▸ TEXTO DE ESTUDIO:
___
16.08.11

Firmes en la fe

Me ha encantado la Misa con la que se acaba de inaugurar la JMJ. Ayer por la tarde participaba en otra celebración eucarística, que tuvo lugar en la catedral de Tui, como despedida de un millar y medio de jóvenes de la Bretaña francesa que han pasado en esta diócesis los días previos a este importante encuentro. También estuvieron entre nosotros muchos japoneses, australianos y, en menor número, de otras procedencias.

Ya durante estos días he podido comprobar lo que siempre he sabido: que estas cosas no se improvisan. Basta ver cómo se comportan estos muchachos en Misa para darse cuenta de que no han venido a la JMJ como quien se suma a una excursión novedosa. No. Hay mucho trabajo detrás. Hay una vivencia de la fe, quizá con los altibajos propios de los jóvenes, pero una vivencia real y auténtica.

De la Misa de apertura en Madrid me han impresionado diversos elementos. No solo la multitud, con la que ya se contaba, sino la música vibrante, la imagen de la Virgen de la Almudena presidiendo el presbiterio, el emocionado recuerdo al beato Juan Pablo II, la adhesión al papa, la llamada, en definitiva, a profundizar en la fe, tal como reza el lema de la Jornada: “Firmes en la fe”. Ha estado muy bien el cardenal Rouco en su homilía e igualmente el cardenal Rylko.
___
▸ DATOS DEL EJERCICIO:
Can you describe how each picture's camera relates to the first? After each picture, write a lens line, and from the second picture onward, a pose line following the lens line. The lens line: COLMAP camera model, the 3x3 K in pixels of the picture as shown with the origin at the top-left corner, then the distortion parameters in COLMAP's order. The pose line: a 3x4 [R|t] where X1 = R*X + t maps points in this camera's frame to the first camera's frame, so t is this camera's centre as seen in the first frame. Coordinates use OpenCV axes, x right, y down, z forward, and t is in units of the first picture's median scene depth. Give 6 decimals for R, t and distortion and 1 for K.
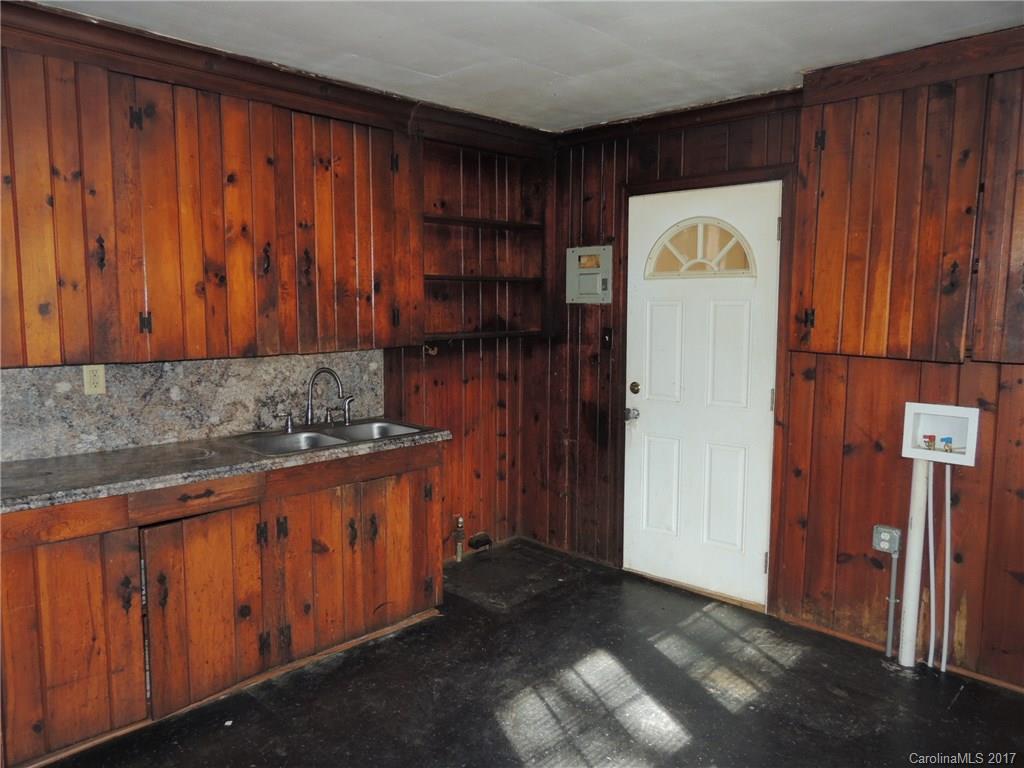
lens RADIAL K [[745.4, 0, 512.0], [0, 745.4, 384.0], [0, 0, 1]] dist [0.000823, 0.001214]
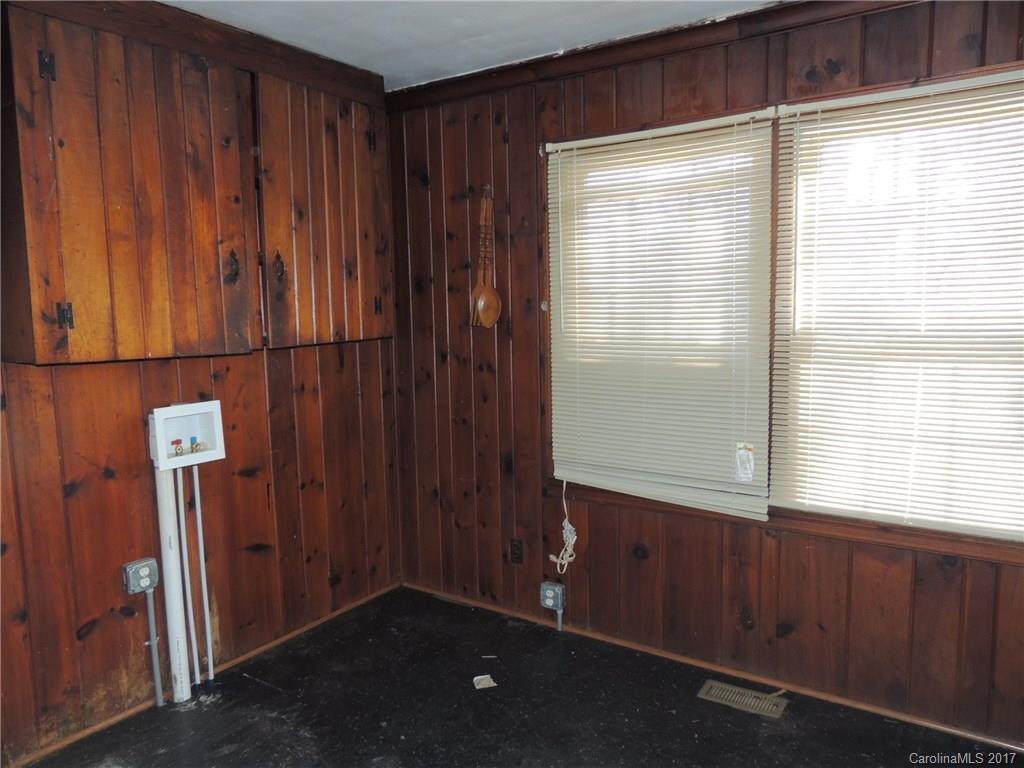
___
▸ QUÉ HACER:
Según el texto sobre la JMJ, ¿qué elementos de la Misa de apertura en Madrid causaron impresión, además de la multitud? Enuméralos todos.

▸ RESPUESTA:
- La música vibrante
- La imagen de la Virgen de la Almudena presidiendo el presbiterio
- El emocionado recuerdo al beato Juan Pablo II
- La adhesión al papa
- La llamada a profundizar en la fe